▶ Listed records
=======

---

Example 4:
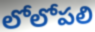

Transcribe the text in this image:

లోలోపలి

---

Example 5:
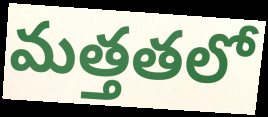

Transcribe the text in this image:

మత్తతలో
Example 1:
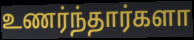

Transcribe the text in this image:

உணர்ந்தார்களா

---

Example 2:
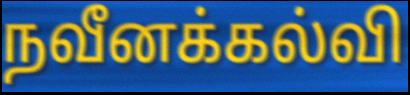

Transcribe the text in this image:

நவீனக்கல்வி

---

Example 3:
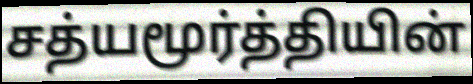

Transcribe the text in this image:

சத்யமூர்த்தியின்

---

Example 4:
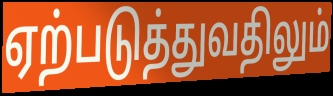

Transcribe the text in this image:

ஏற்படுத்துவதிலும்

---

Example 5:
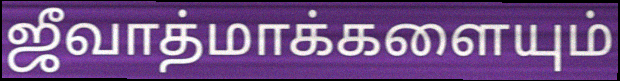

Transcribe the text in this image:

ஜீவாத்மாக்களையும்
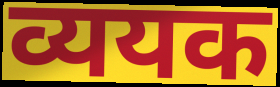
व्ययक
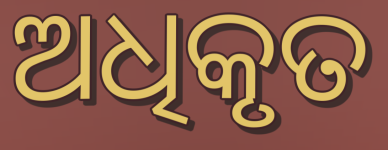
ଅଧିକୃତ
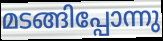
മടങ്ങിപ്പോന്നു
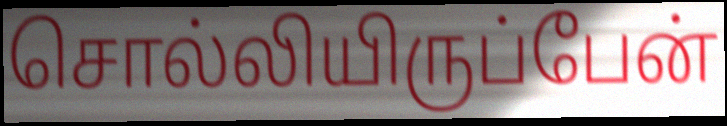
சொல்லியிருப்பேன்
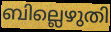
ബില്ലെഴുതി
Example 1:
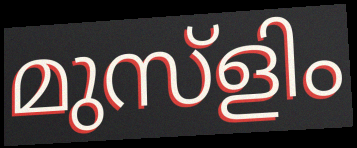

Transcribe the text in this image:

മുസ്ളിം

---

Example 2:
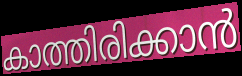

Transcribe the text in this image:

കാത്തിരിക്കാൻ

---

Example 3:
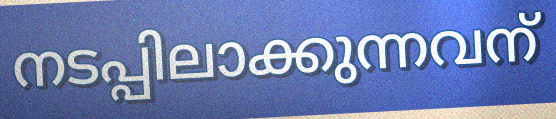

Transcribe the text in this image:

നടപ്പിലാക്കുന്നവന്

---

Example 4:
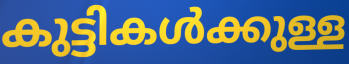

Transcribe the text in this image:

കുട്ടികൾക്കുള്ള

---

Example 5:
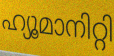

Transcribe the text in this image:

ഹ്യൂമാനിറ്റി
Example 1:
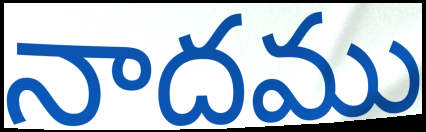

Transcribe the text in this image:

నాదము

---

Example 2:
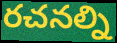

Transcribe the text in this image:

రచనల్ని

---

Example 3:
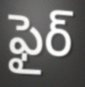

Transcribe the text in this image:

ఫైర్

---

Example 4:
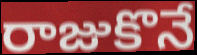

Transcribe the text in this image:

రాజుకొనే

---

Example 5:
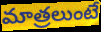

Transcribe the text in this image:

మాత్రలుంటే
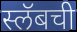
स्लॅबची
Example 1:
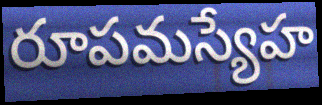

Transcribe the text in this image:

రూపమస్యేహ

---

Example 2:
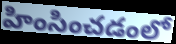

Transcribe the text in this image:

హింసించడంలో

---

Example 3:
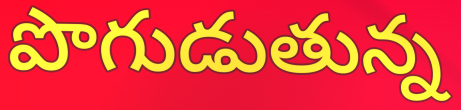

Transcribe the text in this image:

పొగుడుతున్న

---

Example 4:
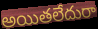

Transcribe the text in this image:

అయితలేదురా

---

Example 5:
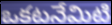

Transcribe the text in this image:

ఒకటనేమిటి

=======

When you repeat the listing, keep it exact and leave the pictures behind.

▶ Exercise solution
---

Example 4:

Transcribe the text in this image:

లోలోపలి

---

Example 5:

Transcribe the text in this image:

మత్తతలో
Example 1:

Transcribe the text in this image:

உணர்ந்தார்களா

---

Example 2:

Transcribe the text in this image:

நவீனக்கல்வி

---

Example 3:

Transcribe the text in this image:

சத்யமூர்த்தியின்

---

Example 4:

Transcribe the text in this image:

ஏற்படுத்துவதிலும்

---

Example 5:

Transcribe the text in this image:

ஜீவாத்மாக்களையும்
व्ययक
ଅଧିକୃତ
മടങ്ങിപ്പോന്നു
சொல்லியிருப்பேன்
ബില്ലെഴുതി
Example 1:

Transcribe the text in this image:

മുസ്ളിം

---

Example 2:

Transcribe the text in this image:

കാത്തിരിക്കാൻ

---

Example 3:

Transcribe the text in this image:

നടപ്പിലാക്കുന്നവന്

---

Example 4:

Transcribe the text in this image:

കുട്ടികൾക്കുള്ള

---

Example 5:

Transcribe the text in this image:

ഹ്യൂമാനിറ്റി
Example 1:

Transcribe the text in this image:

నాదము

---

Example 2:

Transcribe the text in this image:

రచనల్ని

---

Example 3:

Transcribe the text in this image:

ఫైర్

---

Example 4:

Transcribe the text in this image:

రాజుకొనే

---

Example 5:

Transcribe the text in this image:

మాత్రలుంటే
स्लॅबची
Example 1:

Transcribe the text in this image:

రూపమస్యేహ

---

Example 2:

Transcribe the text in this image:

హింసించడంలో

---

Example 3:

Transcribe the text in this image:

పొగుడుతున్న

---

Example 4:

Transcribe the text in this image:

అయితలేదురా

---

Example 5:

Transcribe the text in this image:

ఒకటనేమిటి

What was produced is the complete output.